Copy down all of the data underneath, exactly as shown.

<<<<

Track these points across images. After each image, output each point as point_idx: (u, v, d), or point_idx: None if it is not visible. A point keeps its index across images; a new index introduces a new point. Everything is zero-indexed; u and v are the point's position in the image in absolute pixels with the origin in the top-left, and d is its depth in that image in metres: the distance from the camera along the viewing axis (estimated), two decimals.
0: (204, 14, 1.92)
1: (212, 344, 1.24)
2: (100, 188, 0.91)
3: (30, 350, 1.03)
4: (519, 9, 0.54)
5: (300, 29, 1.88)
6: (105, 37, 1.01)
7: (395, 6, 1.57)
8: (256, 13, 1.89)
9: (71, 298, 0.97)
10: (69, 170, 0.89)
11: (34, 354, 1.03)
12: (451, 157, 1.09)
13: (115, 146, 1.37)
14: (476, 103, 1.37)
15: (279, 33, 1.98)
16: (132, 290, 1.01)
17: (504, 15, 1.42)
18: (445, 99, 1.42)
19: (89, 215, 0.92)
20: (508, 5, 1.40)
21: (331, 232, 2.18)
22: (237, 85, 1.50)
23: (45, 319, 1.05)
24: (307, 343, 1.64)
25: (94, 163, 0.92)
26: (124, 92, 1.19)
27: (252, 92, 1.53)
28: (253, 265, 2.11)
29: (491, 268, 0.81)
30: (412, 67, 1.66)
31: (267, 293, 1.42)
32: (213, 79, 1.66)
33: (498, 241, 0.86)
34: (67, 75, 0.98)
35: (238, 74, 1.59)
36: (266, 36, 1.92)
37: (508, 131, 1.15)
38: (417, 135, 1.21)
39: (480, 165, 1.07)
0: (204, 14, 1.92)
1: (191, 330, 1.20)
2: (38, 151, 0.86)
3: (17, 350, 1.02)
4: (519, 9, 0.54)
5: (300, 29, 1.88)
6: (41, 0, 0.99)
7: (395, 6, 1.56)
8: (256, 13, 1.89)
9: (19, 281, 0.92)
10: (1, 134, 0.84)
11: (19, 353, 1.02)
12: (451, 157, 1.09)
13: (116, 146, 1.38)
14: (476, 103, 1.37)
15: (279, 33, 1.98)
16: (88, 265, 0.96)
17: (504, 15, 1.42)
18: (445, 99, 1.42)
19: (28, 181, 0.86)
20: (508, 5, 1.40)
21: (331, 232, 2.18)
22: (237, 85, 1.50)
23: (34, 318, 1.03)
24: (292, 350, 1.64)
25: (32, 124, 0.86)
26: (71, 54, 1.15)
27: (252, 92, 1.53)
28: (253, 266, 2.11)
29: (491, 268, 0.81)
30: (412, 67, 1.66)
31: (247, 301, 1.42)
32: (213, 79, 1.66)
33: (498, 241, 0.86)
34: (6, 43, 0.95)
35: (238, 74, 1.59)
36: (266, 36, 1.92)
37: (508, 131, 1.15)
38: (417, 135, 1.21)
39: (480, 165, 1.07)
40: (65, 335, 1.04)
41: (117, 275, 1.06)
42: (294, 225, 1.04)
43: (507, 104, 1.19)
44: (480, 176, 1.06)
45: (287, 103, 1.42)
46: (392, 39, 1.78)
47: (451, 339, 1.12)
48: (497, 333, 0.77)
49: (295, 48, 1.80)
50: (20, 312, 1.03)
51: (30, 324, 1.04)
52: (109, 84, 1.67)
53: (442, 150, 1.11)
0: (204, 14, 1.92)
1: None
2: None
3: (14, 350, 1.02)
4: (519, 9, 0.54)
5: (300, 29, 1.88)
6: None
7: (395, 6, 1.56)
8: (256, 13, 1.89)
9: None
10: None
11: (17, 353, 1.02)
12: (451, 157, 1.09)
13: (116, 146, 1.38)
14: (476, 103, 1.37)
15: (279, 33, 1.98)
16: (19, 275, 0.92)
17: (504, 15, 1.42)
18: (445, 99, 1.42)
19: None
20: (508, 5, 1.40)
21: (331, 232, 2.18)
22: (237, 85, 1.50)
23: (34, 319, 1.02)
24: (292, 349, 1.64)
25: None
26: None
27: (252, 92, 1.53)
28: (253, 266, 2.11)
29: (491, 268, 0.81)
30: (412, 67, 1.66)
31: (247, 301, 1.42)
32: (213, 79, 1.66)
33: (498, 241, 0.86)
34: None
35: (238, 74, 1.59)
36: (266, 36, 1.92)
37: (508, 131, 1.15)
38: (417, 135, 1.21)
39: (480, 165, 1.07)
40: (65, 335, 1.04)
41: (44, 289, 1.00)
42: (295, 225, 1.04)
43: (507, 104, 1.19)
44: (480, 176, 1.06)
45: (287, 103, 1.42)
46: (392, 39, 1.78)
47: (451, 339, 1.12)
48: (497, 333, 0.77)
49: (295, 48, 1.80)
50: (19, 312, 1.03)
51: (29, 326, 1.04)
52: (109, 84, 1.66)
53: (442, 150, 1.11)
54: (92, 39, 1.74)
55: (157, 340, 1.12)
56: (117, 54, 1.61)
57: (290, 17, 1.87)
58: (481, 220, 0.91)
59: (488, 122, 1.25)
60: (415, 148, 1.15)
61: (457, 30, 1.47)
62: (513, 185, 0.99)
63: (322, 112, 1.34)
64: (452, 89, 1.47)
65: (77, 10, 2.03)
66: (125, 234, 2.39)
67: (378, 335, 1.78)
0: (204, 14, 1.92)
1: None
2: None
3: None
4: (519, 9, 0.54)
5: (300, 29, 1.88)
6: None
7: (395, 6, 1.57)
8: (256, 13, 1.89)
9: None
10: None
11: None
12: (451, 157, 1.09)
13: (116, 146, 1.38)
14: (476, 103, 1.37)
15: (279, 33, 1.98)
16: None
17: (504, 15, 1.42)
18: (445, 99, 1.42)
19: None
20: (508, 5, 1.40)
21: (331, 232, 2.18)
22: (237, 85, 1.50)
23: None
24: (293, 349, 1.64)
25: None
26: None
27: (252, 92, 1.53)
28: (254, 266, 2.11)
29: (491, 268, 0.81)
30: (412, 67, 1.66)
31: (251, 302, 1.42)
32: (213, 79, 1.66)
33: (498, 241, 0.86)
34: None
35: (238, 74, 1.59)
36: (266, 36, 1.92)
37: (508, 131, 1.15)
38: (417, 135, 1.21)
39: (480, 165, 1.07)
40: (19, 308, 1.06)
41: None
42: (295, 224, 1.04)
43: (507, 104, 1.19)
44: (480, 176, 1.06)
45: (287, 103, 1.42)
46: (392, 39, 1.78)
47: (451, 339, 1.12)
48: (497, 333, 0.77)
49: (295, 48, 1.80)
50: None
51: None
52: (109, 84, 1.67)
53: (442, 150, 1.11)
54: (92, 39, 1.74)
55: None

>>>>

§ **RESULT BELOW**
Track these points across images. After each image, output each point as point_idx: (u, v, d), or point_idx: None if it is not visible. A point keeps its index across images; a new index introduces a new point. Everything is zero-indexed; u and v are the point's position in the image in absolute pixels with the origin in the top-left, and d is its depth in that image in metres: the distance from the camera along the viewing axis (estimated), two decimals.
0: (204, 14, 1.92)
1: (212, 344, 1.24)
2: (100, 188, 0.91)
3: (30, 350, 1.03)
4: (519, 9, 0.54)
5: (300, 29, 1.88)
6: (105, 37, 1.01)
7: (395, 6, 1.57)
8: (256, 13, 1.89)
9: (71, 298, 0.97)
10: (69, 170, 0.89)
11: (34, 354, 1.03)
12: (451, 157, 1.09)
13: (115, 146, 1.37)
14: (476, 103, 1.37)
15: (279, 33, 1.98)
16: (132, 290, 1.01)
17: (504, 15, 1.42)
18: (445, 99, 1.42)
19: (89, 215, 0.92)
20: (508, 5, 1.40)
21: (331, 232, 2.18)
22: (237, 85, 1.50)
23: (45, 319, 1.05)
24: (307, 343, 1.64)
25: (94, 163, 0.92)
26: (124, 92, 1.19)
27: (252, 92, 1.53)
28: (253, 265, 2.11)
29: (491, 268, 0.81)
30: (412, 67, 1.66)
31: (267, 293, 1.42)
32: (213, 79, 1.66)
33: (498, 241, 0.86)
34: (67, 75, 0.98)
35: (238, 74, 1.59)
36: (266, 36, 1.92)
37: (508, 131, 1.15)
38: (417, 135, 1.21)
39: (480, 165, 1.07)
0: (204, 14, 1.92)
1: (191, 330, 1.20)
2: (38, 151, 0.86)
3: (17, 350, 1.02)
4: (519, 9, 0.54)
5: (300, 29, 1.88)
6: (41, 0, 0.99)
7: (395, 6, 1.56)
8: (256, 13, 1.89)
9: (19, 281, 0.92)
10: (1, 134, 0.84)
11: (19, 353, 1.02)
12: (451, 157, 1.09)
13: (116, 146, 1.38)
14: (476, 103, 1.37)
15: (279, 33, 1.98)
16: (88, 265, 0.96)
17: (504, 15, 1.42)
18: (445, 99, 1.42)
19: (28, 181, 0.86)
20: (508, 5, 1.40)
21: (331, 232, 2.18)
22: (237, 85, 1.50)
23: (34, 318, 1.03)
24: (292, 350, 1.64)
25: (32, 124, 0.86)
26: (71, 54, 1.15)
27: (252, 92, 1.53)
28: (253, 266, 2.11)
29: (491, 268, 0.81)
30: (412, 67, 1.66)
31: (247, 301, 1.42)
32: (213, 79, 1.66)
33: (498, 241, 0.86)
34: (6, 43, 0.95)
35: (238, 74, 1.59)
36: (266, 36, 1.92)
37: (508, 131, 1.15)
38: (417, 135, 1.21)
39: (480, 165, 1.07)
40: (65, 335, 1.04)
41: (117, 275, 1.06)
42: (294, 225, 1.04)
43: (507, 104, 1.19)
44: (480, 176, 1.06)
45: (287, 103, 1.42)
46: (392, 39, 1.78)
47: (451, 339, 1.12)
48: (497, 333, 0.77)
49: (295, 48, 1.80)
50: (20, 312, 1.03)
51: (30, 324, 1.04)
52: (109, 84, 1.67)
53: (442, 150, 1.11)
0: (204, 14, 1.92)
1: None
2: None
3: (14, 350, 1.02)
4: (519, 9, 0.54)
5: (300, 29, 1.88)
6: None
7: (395, 6, 1.56)
8: (256, 13, 1.89)
9: None
10: None
11: (17, 353, 1.02)
12: (451, 157, 1.09)
13: (116, 146, 1.38)
14: (476, 103, 1.37)
15: (279, 33, 1.98)
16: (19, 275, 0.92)
17: (504, 15, 1.42)
18: (445, 99, 1.42)
19: None
20: (508, 5, 1.40)
21: (331, 232, 2.18)
22: (237, 85, 1.50)
23: (34, 319, 1.02)
24: (292, 349, 1.64)
25: None
26: None
27: (252, 92, 1.53)
28: (253, 266, 2.11)
29: (491, 268, 0.81)
30: (412, 67, 1.66)
31: (247, 301, 1.42)
32: (213, 79, 1.66)
33: (498, 241, 0.86)
34: None
35: (238, 74, 1.59)
36: (266, 36, 1.92)
37: (508, 131, 1.15)
38: (417, 135, 1.21)
39: (480, 165, 1.07)
40: (65, 335, 1.04)
41: (44, 289, 1.00)
42: (295, 225, 1.04)
43: (507, 104, 1.19)
44: (480, 176, 1.06)
45: (287, 103, 1.42)
46: (392, 39, 1.78)
47: (451, 339, 1.12)
48: (497, 333, 0.77)
49: (295, 48, 1.80)
50: (19, 312, 1.03)
51: (29, 326, 1.04)
52: (109, 84, 1.66)
53: (442, 150, 1.11)
54: (92, 39, 1.74)
55: (157, 340, 1.12)
56: (117, 54, 1.61)
57: (290, 17, 1.87)
58: (481, 220, 0.91)
59: (488, 122, 1.25)
60: (415, 148, 1.15)
61: (457, 30, 1.47)
62: (513, 185, 0.99)
63: (322, 112, 1.34)
64: (452, 89, 1.47)
65: (77, 10, 2.03)
66: (125, 234, 2.39)
67: (378, 335, 1.78)
0: (204, 14, 1.92)
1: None
2: None
3: None
4: (519, 9, 0.54)
5: (300, 29, 1.88)
6: None
7: (395, 6, 1.57)
8: (256, 13, 1.89)
9: None
10: None
11: None
12: (451, 157, 1.09)
13: (116, 146, 1.38)
14: (476, 103, 1.37)
15: (279, 33, 1.98)
16: None
17: (504, 15, 1.42)
18: (445, 99, 1.42)
19: None
20: (508, 5, 1.40)
21: (331, 232, 2.18)
22: (237, 85, 1.50)
23: None
24: (293, 349, 1.64)
25: None
26: None
27: (252, 92, 1.53)
28: (254, 266, 2.11)
29: (491, 268, 0.81)
30: (412, 67, 1.66)
31: (251, 302, 1.42)
32: (213, 79, 1.66)
33: (498, 241, 0.86)
34: None
35: (238, 74, 1.59)
36: (266, 36, 1.92)
37: (508, 131, 1.15)
38: (417, 135, 1.21)
39: (480, 165, 1.07)
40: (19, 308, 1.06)
41: None
42: (295, 224, 1.04)
43: (507, 104, 1.19)
44: (480, 176, 1.06)
45: (287, 103, 1.42)
46: (392, 39, 1.78)
47: (451, 339, 1.12)
48: (497, 333, 0.77)
49: (295, 48, 1.80)
50: None
51: None
52: (109, 84, 1.67)
53: (442, 150, 1.11)
54: (92, 39, 1.74)
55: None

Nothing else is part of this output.